Diebert wrote:But it isn't placed or applied anywhere else but with these contemplations around existence, reality and what's ultimately important or not. One could even say that reality itself is found to be this explosion. And what's then left to apply?
Waldo Frank is someone I encountered as I was lunging about, wounded, trying to find some solid ground after the merciless onslaughts at the hands of the Genius Brotherhood. He sketches out in 'The Rediscovery of America' (a remarkable book, 1930s or so) the agony of the European body and soul in a slow death begun in the 16th and 17th centuries (though dates mislead).
Whether you see it or not, or believe it or not, what we come from is a remarkable and likely unprecedented cultural achievement that is the life of the European soul and body, and it is our life too. It is
still our life and we prove that through the interests we have and the language we use. We are not fully dead, yet, and I would suggest that we talk so much in the hope of resurrection. Or we keep ourselves from outright death through rehearsing life on a verbal level. It is a ghostly verbal activity and the *voices* are not fully dead.
That 'life' is what I have called, along with many others, 'our traditions'. Europe, even now, is perhaps awakening again to some sense of this life and to the realisation of what is being lost, or the pain of realising what has been lost. (Who knows what will happen there).
Frankly (no pun intended) I have never been convinced, not even slightly, that the Genius Brotherhood really understood just what we really
are. True, they hold up certain personages (some religious figures, 'Diogenes', etc.), but they are detached from their context and artificially reattached to some other *project* (Zen Buddhism or heaven knows what). I am thinking here of David's usurpation (if you will permit this word) of Kierkegaard: remaking him as a proto-Zen monk.
To be able to talk about what is 'ultimately' important is to broach a
very mature conversation, the most important conversation one can have. I am not at all convinced that there is anyone here now, nor have I encountered anyone in all the time spent here, who I'd say has this understanding and is thus capable of that conversation.
So, the Question is still open.

━━━

## [Problem 1]
According to the forum post, which figure did David remake as a proto-Zen monk?
## [Problem 2]
Reproduce the forum post word for word from "Frankly (no pun" to "of that conversation.".

━━━

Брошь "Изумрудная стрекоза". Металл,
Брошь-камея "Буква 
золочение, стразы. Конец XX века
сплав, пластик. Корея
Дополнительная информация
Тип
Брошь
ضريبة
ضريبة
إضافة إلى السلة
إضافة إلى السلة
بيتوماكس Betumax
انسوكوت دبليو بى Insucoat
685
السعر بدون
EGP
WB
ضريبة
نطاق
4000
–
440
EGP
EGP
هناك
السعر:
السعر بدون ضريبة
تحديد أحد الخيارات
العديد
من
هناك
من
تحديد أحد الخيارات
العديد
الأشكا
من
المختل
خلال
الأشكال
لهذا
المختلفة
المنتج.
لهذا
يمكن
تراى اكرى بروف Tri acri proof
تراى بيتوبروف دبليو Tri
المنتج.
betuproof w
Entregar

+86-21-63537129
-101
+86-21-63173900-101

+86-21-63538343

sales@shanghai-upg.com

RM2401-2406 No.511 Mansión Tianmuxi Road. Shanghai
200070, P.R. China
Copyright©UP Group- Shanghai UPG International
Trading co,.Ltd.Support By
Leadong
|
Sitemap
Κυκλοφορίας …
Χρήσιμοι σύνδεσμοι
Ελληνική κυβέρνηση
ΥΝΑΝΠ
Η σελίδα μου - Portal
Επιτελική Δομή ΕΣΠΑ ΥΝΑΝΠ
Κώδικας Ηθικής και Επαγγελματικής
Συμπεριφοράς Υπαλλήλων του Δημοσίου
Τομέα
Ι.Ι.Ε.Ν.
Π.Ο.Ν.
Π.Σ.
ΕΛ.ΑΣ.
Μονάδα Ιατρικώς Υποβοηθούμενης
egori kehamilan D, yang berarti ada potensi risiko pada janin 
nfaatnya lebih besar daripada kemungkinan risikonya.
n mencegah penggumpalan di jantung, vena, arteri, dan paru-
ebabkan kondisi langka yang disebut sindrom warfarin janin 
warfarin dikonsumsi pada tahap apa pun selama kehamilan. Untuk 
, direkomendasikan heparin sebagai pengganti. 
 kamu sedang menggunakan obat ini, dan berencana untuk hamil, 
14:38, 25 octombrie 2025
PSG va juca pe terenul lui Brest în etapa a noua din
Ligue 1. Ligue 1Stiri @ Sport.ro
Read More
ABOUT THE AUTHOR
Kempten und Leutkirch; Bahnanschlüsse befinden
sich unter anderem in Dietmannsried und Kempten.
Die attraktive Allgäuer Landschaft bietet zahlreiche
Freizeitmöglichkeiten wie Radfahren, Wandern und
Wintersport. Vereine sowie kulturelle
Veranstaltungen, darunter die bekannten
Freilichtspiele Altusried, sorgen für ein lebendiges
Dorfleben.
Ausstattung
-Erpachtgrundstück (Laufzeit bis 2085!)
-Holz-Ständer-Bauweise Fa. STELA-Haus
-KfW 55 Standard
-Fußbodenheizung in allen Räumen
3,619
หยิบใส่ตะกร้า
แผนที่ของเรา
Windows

━━━

## [Problem solution 1]
Kierkegaard.

## [Problem solution 2]
Frankly (no pun intended) I have never been convinced, not even slightly, that the Genius Brotherhood really understood just what we really
are. True, they hold up certain personages (some religious figures, 'Diogenes', etc.), but they are detached from their context and artificially reattached to some other *project* (Zen Buddhism or heaven knows what). I am thinking here of David's usurpation (if you will permit this word) of Kierkegaard: remaking him as a proto-Zen monk.
To be able to talk about what is 'ultimately' important is to broach a
very mature conversation, the most important conversation one can have. I am not at all convinced that there is anyone here now, nor have I encountered anyone in all the time spent here, who I'd say has this understanding and is thus capable of that conversation.